> Work order: Your task is to write out the entire listing exactly, omitting its pictures.

> Records to use:
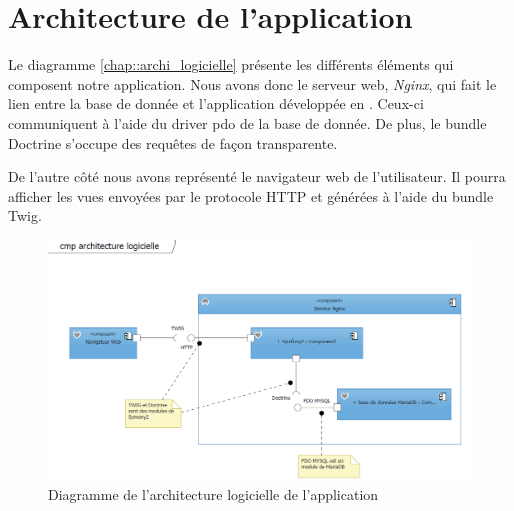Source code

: \section{Architecture de l'application}

Le diagramme \ref{chap::archi_logicielle} présente les différents éléments qui composent notre application. Nous avons donc le serveur web, \textit{Nginx}, qui fait le lien entre la base de donnée \mdb et l'application développée en \symfony. Ceux-ci communiquent à l'aide du driver pdo de la base de donnée. De plus, le bundle Doctrine s'occupe des requêtes \sql de façon transparente.

De l'autre côté nous avons représenté le navigateur web de l'utilisateur. Il pourra afficher les vues envoyées par le protocole HTTP et générées à l'aide du bundle Twig.

\begin{figure}[h!]
	\centering
	\includegraphics[scale=0.5]{ArchitectureLogicielle/archi_logicielle.png}
	\caption{Diagramme de l'architecture logicielle de l'application}
	\label{fig::archi_logicielle}
\end{figure}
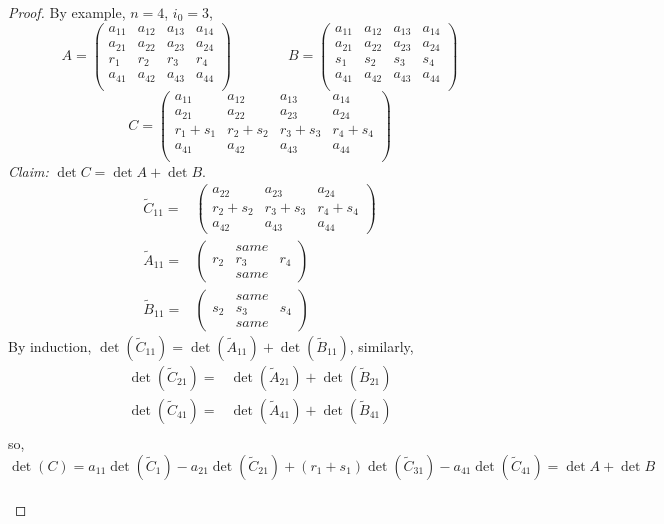 \documentclass[12pt]{article}
\begin{document}
\begin{proof}
	By example, $n = 4$, $i_0 = 3$, 
	\[
		A = 
		\begin{pmatrix}
			a_{11} & a_{12} & a_{13} & a_{14}	\\
			a_{21} & a_{22} & a_{23} & a_{24}	\\
			r_1	   & r_2    & r_3    & r_4		\\
			a_{41} & a_{42} & a_{43} & a_{44}	\\
		\end{pmatrix}
	\qquad 
	\qquad 
		B = 
		\begin{pmatrix}
			a_{11} & a_{12} & a_{13} & a_{14}	\\
			a_{21} & a_{22} & a_{23} & a_{24}	\\
			s_1	   & s_2    & s_3    & s_4		\\
			a_{41} & a_{42} & a_{43} & a_{44}	\\
		\end{pmatrix}
	\]
	\[
		C = 
		\begin{pmatrix}
			a_{11} & a_{12} & a_{13} & a_{14}	\\
			a_{21} & a_{22} & a_{23} & a_{24}	\\
			r_1+s_1& r_2+s_2& r_3+s_3& r_4+s_4	\\
			a_{41} & a_{42} & a_{43} & a_{44}	\\
		\end{pmatrix}
	\]
	\textit{Claim:} $\det C = \det A + \det B$. 
	\begin{align*}
		\tilde C_{11} =&
		\begin{pmatrix}
			a_{22}	& a_{23}	& a_{24}	\\
			r_2+s_2	& r_3+s_3	& r_4+s_4	\\
			a_{42}	& a_{43}	& a_{44}
		\end{pmatrix}	\\
		\tilde A_{11} =&
		\begin{pmatrix}
				& same &	\\
			r_2 & r_3  & r_4\\
				& same &
		\end{pmatrix}	\\
		\tilde B_{11} =&
		\begin{pmatrix}
				& same &	\\
			s_2 & s_3  & s_4\\
				& same &
		\end{pmatrix}	
	\end{align*}
	By induction, 
	$\det(\tilde C_{11}) = \det(\tilde A_{11}) + \det (\tilde B_{11})$, 
	similarly, 
	\begin{align*}
		\det(\tilde C_{21}) =& \det(\tilde A_{21}) + \det (\tilde B_{21})	\\
		\det(\tilde C_{41}) =& \det(\tilde A_{41}) + \det (\tilde B_{41})	\\
	\end{align*}
	so, 
	\[
		\det(C) = a_{11} \det (\tilde C_1) - a_{21} \det(\tilde C_{21})
		+ (r_1 + s_1) \det(\tilde C_{31}) - a_{41} \det(\tilde C_{41})
		= \det A + \det B
	\]	\\
	
\end{proof}
\end{document}
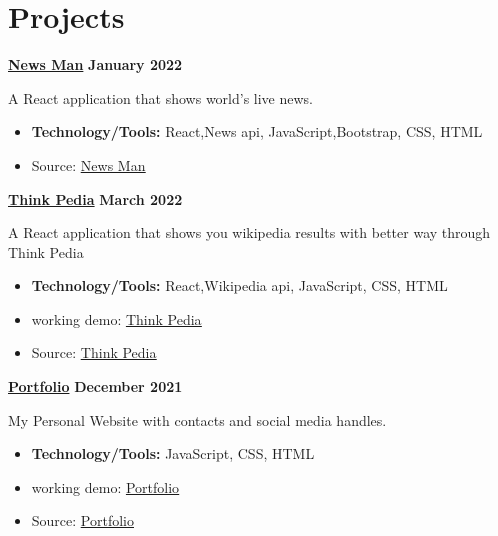 \documentclass[letterpaper, 11pt]{article}
\newcommand{\bulletSpace}{\vspace{-8pt}}
\newcommand{\secStartSpace}{\vspace{3pt}}
\newcommand{\secEndSpace}{\vspace{5pt}}
\newcommand{\spaceCollapse}{\vspace{-5pt}}
\begin{document}
\section{\color{blue} \textbf{Projects}}
\secStartSpace

\begin{addmargin}[1em]{1em}
		
	\noindent\href{https://github.com/sukhlotey/newsdaily}{\textbf{News Man}}  \hfill \textbf{January 2022} 
		
	\noindent A React application that shows world's live news.
	\spaceCollapse
	\begin{itemize}
		\item \textbf{Technology/Tools:} React,News api, JavaScript,Bootstrap, CSS, HTML
		      \bulletSpace
		\item Source:  \href{https://github.com/sukhlotey/newsdaily}{\underline{News Man}}
	\end{itemize}
	
	\noindent\href{https://github.com/sukhlotey/think-pedia}{\textbf{Think Pedia}}  \hfill \textbf{March 2022} 
		
	\noindent A React application that shows you wikipedia results with better way through Think Pedia
	\spaceCollapse
	\begin{itemize}
		\item \textbf{Technology/Tools:} React,Wikipedia api, JavaScript, CSS, HTML
		      \bulletSpace
		\item working demo:  \href{https://thinkpedia.netlify.app/}{\underline{Think Pedia}}
           \item Source:  \href{https://github.com/sukhlotey/think-pedia}{\underline{Think Pedia}}
	\end{itemize}
	\noindent\href{https://github.com/sukhlotey/website}{\textbf{Portfolio}}  \hfill \textbf{December 2021} 
		
	\noindent My Personal Website with contacts and social media handles.
	\spaceCollapse
	\begin{itemize}
		\item \textbf{Technology/Tools:} JavaScript, CSS, HTML
		      \bulletSpace
		\item working demo:  \href{https://sukhlotey.github.io/website/}{\underline{Portfolio}}
           \item Source:  \href{https://github.com/sukhlotey/website}{\underline{Portfolio}}
	\end{itemize}
		
\end{addmargin}
\secEndSpace
\end{document}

> Answer to the exercise:
Source code

: \section{Architecture de l'application}

Le diagramme \ref{chap::archi_logicielle} présente les différents éléments qui composent notre application. Nous avons donc le serveur web, \textit{Nginx}, qui fait le lien entre la base de donnée \mdb et l'application développée en \symfony. Ceux-ci communiquent à l'aide du driver pdo de la base de donnée. De plus, le bundle Doctrine s'occupe des requêtes \sql de façon transparente.

De l'autre côté nous avons représenté le navigateur web de l'utilisateur. Il pourra afficher les vues envoyées par le protocole HTTP et générées à l'aide du bundle Twig.

\begin{figure}[h!]
	\centering
	\includegraphics[scale=0.5]{ArchitectureLogicielle/archi_logicielle.png}
	\caption{Diagramme de l'architecture logicielle de l'application}
	\label{fig::archi_logicielle}
\end{figure}
 \documentclass[12pt]{article}
\begin{document}
\begin{proof}
	By example, $n = 4$, $i_0 = 3$, 
	\[
		A = 
		\begin{pmatrix}
			a_{11} & a_{12} & a_{13} & a_{14}	\\
			a_{21} & a_{22} & a_{23} & a_{24}	\\
			r_1	   & r_2    & r_3    & r_4		\\
			a_{41} & a_{42} & a_{43} & a_{44}	\\
		\end{pmatrix}
	\qquad 
	\qquad 
		B = 
		\begin{pmatrix}
			a_{11} & a_{12} & a_{13} & a_{14}	\\
			a_{21} & a_{22} & a_{23} & a_{24}	\\
			s_1	   & s_2    & s_3    & s_4		\\
			a_{41} & a_{42} & a_{43} & a_{44}	\\
		\end{pmatrix}
	\]
	\[
		C = 
		\begin{pmatrix}
			a_{11} & a_{12} & a_{13} & a_{14}	\\
			a_{21} & a_{22} & a_{23} & a_{24}	\\
			r_1+s_1& r_2+s_2& r_3+s_3& r_4+s_4	\\
			a_{41} & a_{42} & a_{43} & a_{44}	\\
		\end{pmatrix}
	\]
	\textit{Claim:} $\det C = \det A + \det B$. 
	\begin{align*}
		\tilde C_{11} =&
		\begin{pmatrix}
			a_{22}	& a_{23}	& a_{24}	\\
			r_2+s_2	& r_3+s_3	& r_4+s_4	\\
			a_{42}	& a_{43}	& a_{44}
		\end{pmatrix}	\\
		\tilde A_{11} =&
		\begin{pmatrix}
				& same &	\\
			r_2 & r_3  & r_4\\
				& same &
		\end{pmatrix}	\\
		\tilde B_{11} =&
		\begin{pmatrix}
				& same &	\\
			s_2 & s_3  & s_4\\
				& same &
		\end{pmatrix}	
	\end{align*}
	By induction, 
	$\det(\tilde C_{11}) = \det(\tilde A_{11}) + \det (\tilde B_{11})$, 
	similarly, 
	\begin{align*}
		\det(\tilde C_{21}) =& \det(\tilde A_{21}) + \det (\tilde B_{21})	\\
		\det(\tilde C_{41}) =& \det(\tilde A_{41}) + \det (\tilde B_{41})	\\
	\end{align*}
	so, 
	\[
		\det(C) = a_{11} \det (\tilde C_1) - a_{21} \det(\tilde C_{21})
		+ (r_1 + s_1) \det(\tilde C_{31}) - a_{41} \det(\tilde C_{41})
		= \det A + \det B
	\]	\\
	
\end{proof}
\end{document}
 \documentclass[letterpaper, 11pt]{article}
\newcommand{\bulletSpace}{\vspace{-8pt}}
\newcommand{\secStartSpace}{\vspace{3pt}}
\newcommand{\secEndSpace}{\vspace{5pt}}
\newcommand{\spaceCollapse}{\vspace{-5pt}}
\begin{document}
\section{\color{blue} \textbf{Projects}}
\secStartSpace

\begin{addmargin}[1em]{1em}
		
	\noindent\href{https://github.com/sukhlotey/newsdaily}{\textbf{News Man}}  \hfill \textbf{January 2022} 
		
	\noindent A React application that shows world's live news.
	\spaceCollapse
	\begin{itemize}
		\item \textbf{Technology/Tools:} React,News api, JavaScript,Bootstrap, CSS, HTML
		      \bulletSpace
		\item Source:  \href{https://github.com/sukhlotey/newsdaily}{\underline{News Man}}
	\end{itemize}
	
	\noindent\href{https://github.com/sukhlotey/think-pedia}{\textbf{Think Pedia}}  \hfill \textbf{March 2022} 
		
	\noindent A React application that shows you wikipedia results with better way through Think Pedia
	\spaceCollapse
	\begin{itemize}
		\item \textbf{Technology/Tools:} React,Wikipedia api, JavaScript, CSS, HTML
		      \bulletSpace
		\item working demo:  \href{https://thinkpedia.netlify.app/}{\underline{Think Pedia}}
           \item Source:  \href{https://github.com/sukhlotey/think-pedia}{\underline{Think Pedia}}
	\end{itemize}
	\noindent\href{https://github.com/sukhlotey/website}{\textbf{Portfolio}}  \hfill \textbf{December 2021} 
		
	\noindent My Personal Website with contacts and social media handles.
	\spaceCollapse
	\begin{itemize}
		\item \textbf{Technology/Tools:} JavaScript, CSS, HTML
		      \bulletSpace
		\item working demo:  \href{https://sukhlotey.github.io/website/}{\underline{Portfolio}}
           \item Source:  \href{https://github.com/sukhlotey/website}{\underline{Portfolio}}
	\end{itemize}
		
\end{addmargin}
\secEndSpace
\end{document}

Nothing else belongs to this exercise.